Personal finance defines all financial decisions and activities of an individual or household, including budgeting, insurance, mortgage planning, savings and retirement planning.
Personal finance is the financial management which an individual or a family unit performs to budget, save, and spend monetary resources over time, taking into account various financial risks and future life events. When planning personal finances, the individual would consider the suitability to his or her needs of a range of banking products (checking, savings accounts, credit cards and consumer loans) or investment private equity, (stock market, bonds, mutual funds) and insurance (life insurance, health insurance, disability insurance) products or participation and monitoring of individual- or employer-sponsored retirement plans, social security benefits, and income tax management.
B. Sources of finance for individuals
There are basically 5 sources of income for the individual. They are:
1. Income from salary
2. Income from Business/Profession
3. Income from capital gain
4. Income from House Property
5. Income from other sources
C. How to manage personal funds and keep records of expenditure
The key component of personal finance is financial planning, which is a dynamic process that requires regular monitoring and re-evaluation. In general, it involves five steps:
Assessment: A person’s financial situation is assessed by compiling simplified versions of financial statements including balance sheets and income statements. A personal balance sheet lists the values of personal assets (e.g., car, house, clothes, stocks, bank account), along with personal liabilities (e.g., credit card debt, bank loan, mortgage). A personal income statement lists personal income and expenses.

» Aim of the task: Continue the personal finance text from its last sentence.

» Stored items:
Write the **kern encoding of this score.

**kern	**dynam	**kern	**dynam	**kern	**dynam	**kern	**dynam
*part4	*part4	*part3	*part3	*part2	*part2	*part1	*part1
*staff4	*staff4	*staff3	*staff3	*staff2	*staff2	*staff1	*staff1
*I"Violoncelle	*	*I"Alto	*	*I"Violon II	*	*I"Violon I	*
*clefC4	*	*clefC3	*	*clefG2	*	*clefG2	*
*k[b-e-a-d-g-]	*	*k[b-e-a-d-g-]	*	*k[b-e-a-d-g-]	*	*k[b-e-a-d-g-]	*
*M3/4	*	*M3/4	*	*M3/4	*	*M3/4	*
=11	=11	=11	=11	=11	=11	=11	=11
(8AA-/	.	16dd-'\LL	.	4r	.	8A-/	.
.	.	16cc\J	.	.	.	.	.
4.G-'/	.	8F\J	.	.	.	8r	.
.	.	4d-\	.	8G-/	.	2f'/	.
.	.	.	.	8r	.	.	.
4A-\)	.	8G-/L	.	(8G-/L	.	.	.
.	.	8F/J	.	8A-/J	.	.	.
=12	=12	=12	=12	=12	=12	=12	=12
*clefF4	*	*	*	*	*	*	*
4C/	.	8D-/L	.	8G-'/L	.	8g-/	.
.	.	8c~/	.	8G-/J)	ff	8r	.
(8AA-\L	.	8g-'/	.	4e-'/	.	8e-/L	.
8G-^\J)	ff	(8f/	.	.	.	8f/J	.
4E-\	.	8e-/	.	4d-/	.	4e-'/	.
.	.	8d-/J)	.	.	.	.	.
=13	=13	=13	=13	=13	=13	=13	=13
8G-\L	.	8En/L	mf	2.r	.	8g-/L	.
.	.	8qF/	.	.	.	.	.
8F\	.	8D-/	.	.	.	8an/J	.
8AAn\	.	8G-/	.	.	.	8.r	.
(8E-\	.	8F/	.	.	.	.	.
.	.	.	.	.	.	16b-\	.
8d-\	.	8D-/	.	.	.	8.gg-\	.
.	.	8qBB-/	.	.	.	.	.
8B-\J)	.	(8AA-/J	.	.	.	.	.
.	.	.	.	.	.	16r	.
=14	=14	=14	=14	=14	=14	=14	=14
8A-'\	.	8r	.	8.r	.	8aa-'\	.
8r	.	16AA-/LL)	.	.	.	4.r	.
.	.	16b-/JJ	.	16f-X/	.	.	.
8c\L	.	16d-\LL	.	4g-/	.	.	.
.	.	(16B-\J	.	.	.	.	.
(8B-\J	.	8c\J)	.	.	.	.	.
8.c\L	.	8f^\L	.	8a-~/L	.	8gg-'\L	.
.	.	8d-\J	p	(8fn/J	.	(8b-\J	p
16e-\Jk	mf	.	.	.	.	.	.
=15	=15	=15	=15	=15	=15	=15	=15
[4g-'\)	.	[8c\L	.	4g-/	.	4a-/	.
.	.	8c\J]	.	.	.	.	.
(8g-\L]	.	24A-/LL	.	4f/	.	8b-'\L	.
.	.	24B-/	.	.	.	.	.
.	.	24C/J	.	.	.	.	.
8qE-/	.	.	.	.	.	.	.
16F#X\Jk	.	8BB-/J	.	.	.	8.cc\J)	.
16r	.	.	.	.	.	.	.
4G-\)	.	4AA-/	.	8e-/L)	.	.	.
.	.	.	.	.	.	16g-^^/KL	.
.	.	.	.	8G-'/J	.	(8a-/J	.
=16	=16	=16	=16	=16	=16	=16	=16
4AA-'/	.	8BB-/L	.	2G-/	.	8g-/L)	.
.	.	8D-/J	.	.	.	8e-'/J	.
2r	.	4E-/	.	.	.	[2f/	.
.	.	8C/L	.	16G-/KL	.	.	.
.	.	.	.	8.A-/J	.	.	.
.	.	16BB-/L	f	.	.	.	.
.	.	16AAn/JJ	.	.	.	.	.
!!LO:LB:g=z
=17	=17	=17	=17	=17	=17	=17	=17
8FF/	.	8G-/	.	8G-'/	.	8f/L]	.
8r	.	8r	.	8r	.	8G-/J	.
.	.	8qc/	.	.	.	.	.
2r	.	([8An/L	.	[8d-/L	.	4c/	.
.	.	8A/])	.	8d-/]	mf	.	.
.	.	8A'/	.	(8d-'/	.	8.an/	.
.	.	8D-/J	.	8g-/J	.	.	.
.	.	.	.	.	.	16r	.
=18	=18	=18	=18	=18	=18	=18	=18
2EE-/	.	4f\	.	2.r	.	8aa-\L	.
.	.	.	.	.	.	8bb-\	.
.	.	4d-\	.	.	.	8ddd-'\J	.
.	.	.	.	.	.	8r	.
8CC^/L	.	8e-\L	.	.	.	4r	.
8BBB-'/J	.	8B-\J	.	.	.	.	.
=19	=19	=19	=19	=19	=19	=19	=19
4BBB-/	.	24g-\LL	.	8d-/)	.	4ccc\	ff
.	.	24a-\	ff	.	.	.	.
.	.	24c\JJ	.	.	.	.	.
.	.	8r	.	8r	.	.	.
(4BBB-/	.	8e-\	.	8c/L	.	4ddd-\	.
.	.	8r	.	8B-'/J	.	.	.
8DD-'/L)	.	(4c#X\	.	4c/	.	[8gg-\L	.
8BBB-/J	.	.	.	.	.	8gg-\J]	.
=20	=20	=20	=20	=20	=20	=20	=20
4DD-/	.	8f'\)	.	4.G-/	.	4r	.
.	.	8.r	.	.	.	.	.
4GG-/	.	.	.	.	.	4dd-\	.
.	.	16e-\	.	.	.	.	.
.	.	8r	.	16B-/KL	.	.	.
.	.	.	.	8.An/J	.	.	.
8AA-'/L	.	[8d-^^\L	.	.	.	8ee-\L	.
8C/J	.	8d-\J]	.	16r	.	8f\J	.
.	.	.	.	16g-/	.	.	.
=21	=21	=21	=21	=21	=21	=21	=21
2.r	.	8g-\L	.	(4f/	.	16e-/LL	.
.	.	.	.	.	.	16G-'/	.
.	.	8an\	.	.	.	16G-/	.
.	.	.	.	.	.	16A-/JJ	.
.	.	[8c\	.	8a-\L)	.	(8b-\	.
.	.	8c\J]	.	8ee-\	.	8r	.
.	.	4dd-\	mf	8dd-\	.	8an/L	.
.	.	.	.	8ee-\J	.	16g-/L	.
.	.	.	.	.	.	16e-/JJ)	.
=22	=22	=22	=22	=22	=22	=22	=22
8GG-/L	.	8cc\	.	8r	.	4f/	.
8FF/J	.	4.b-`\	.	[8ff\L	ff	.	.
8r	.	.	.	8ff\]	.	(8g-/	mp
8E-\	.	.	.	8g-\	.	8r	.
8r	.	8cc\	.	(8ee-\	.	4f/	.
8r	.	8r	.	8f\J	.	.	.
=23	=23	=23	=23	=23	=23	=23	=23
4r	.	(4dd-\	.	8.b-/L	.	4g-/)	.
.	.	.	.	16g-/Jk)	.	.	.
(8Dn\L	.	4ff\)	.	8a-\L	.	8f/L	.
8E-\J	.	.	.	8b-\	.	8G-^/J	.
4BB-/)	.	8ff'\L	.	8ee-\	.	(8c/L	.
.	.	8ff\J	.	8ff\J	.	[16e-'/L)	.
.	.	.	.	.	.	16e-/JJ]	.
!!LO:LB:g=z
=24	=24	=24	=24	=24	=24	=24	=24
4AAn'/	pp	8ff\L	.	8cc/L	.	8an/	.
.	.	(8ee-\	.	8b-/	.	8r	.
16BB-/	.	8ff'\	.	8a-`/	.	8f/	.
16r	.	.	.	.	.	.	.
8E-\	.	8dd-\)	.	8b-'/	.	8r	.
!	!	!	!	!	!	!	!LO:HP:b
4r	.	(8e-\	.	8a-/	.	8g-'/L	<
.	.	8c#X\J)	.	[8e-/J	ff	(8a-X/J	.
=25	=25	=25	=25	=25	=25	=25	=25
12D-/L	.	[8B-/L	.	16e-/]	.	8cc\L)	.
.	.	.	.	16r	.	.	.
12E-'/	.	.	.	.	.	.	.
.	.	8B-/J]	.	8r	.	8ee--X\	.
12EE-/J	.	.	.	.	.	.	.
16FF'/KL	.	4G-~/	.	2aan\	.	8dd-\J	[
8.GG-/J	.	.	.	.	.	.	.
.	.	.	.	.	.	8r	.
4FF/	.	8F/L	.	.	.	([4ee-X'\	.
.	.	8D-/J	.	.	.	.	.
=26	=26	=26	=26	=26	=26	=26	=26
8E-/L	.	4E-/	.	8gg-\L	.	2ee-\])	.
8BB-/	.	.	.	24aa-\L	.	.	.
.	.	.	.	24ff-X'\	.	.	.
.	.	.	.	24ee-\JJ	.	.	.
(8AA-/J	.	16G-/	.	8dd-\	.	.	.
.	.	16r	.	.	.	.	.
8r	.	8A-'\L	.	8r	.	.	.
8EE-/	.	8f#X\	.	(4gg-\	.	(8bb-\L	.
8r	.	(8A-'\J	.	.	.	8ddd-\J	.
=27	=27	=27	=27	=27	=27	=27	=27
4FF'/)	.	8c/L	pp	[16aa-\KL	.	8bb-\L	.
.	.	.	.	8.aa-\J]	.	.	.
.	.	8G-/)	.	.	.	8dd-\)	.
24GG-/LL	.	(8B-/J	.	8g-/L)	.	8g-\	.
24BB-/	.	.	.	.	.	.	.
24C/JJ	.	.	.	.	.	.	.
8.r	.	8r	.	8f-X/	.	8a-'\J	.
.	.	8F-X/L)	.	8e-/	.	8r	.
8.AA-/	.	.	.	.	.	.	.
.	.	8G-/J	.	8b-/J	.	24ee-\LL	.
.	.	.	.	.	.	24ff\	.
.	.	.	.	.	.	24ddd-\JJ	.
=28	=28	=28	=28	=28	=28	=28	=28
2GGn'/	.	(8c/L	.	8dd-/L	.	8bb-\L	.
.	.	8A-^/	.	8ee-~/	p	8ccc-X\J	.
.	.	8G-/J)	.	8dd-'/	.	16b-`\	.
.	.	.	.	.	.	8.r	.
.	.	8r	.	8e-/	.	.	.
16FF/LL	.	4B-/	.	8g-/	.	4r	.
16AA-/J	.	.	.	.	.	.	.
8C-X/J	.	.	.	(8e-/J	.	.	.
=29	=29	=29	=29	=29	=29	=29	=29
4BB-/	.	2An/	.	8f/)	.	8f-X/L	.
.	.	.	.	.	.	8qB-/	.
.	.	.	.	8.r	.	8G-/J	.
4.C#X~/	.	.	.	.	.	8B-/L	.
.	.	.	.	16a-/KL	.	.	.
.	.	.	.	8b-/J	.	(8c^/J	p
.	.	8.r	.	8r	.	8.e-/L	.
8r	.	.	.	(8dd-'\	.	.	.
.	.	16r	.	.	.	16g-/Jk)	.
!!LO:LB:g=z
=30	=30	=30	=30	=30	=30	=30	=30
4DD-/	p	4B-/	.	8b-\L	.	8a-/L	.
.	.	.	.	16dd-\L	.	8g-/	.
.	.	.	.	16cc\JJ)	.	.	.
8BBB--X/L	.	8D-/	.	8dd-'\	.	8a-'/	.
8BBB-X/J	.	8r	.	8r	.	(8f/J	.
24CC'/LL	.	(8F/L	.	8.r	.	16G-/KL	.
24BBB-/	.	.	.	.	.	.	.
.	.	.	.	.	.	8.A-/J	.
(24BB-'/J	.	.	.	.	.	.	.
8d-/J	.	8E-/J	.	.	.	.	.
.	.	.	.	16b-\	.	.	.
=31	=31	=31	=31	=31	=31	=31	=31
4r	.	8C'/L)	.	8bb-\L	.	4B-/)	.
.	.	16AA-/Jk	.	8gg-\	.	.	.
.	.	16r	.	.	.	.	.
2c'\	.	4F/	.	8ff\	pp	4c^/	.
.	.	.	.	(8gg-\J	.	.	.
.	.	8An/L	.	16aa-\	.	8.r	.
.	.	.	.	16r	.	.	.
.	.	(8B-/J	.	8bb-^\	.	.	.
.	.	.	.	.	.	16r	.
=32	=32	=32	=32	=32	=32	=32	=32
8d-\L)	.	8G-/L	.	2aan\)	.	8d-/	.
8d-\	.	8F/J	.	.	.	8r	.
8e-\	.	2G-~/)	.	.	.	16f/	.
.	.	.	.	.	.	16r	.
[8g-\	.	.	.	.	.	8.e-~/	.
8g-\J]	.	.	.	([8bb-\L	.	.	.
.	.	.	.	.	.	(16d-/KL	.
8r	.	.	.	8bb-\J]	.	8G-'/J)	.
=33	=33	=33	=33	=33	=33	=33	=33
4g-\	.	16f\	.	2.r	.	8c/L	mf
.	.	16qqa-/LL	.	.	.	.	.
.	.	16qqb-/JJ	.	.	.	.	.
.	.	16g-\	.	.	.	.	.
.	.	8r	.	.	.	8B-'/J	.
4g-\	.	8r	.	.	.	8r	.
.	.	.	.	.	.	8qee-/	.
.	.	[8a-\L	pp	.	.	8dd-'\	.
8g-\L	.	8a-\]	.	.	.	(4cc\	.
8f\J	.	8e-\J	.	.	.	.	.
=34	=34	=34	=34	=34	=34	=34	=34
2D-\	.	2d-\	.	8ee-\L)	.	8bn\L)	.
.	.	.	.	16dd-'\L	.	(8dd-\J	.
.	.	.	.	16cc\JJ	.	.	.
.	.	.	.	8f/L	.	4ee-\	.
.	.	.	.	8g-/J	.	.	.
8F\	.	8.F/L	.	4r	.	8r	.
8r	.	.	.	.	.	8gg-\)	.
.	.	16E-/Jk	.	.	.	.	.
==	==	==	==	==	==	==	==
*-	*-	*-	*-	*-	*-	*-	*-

» Written answer:
Goal setting: Having multiple goals is common, including a mix of short- and long-term goals. For example, a long-term goal would be to “retire at age 65 with a personal net worth of $1,000,000,” while a short-term goal would be to “save up for a new computer in the next month.” Setting financial goals helps to direct financial planning. Goal setting is done with an objective to meet specific financial requirements.
Plan creation: The financial plan details how to accomplish the goals. It could include, for example, reducing unnecessary expenses, increasing the employment income, or investing in the stock market.
Execution: Execution of a financial plan often requires discipline and perseverance. Many people obtain assistance from professionals such as accountants, financial planners, investment advisers, and lawyers.
Monitoring and reassessment: As time passes, the financial plan is monitored for possible adjustments or reassessments.
Typical goals that most adults and young adults have are paying off credit card/student loan/housing/car loan debt, investing for retirement, investing for college costs for children, paying medical expenses.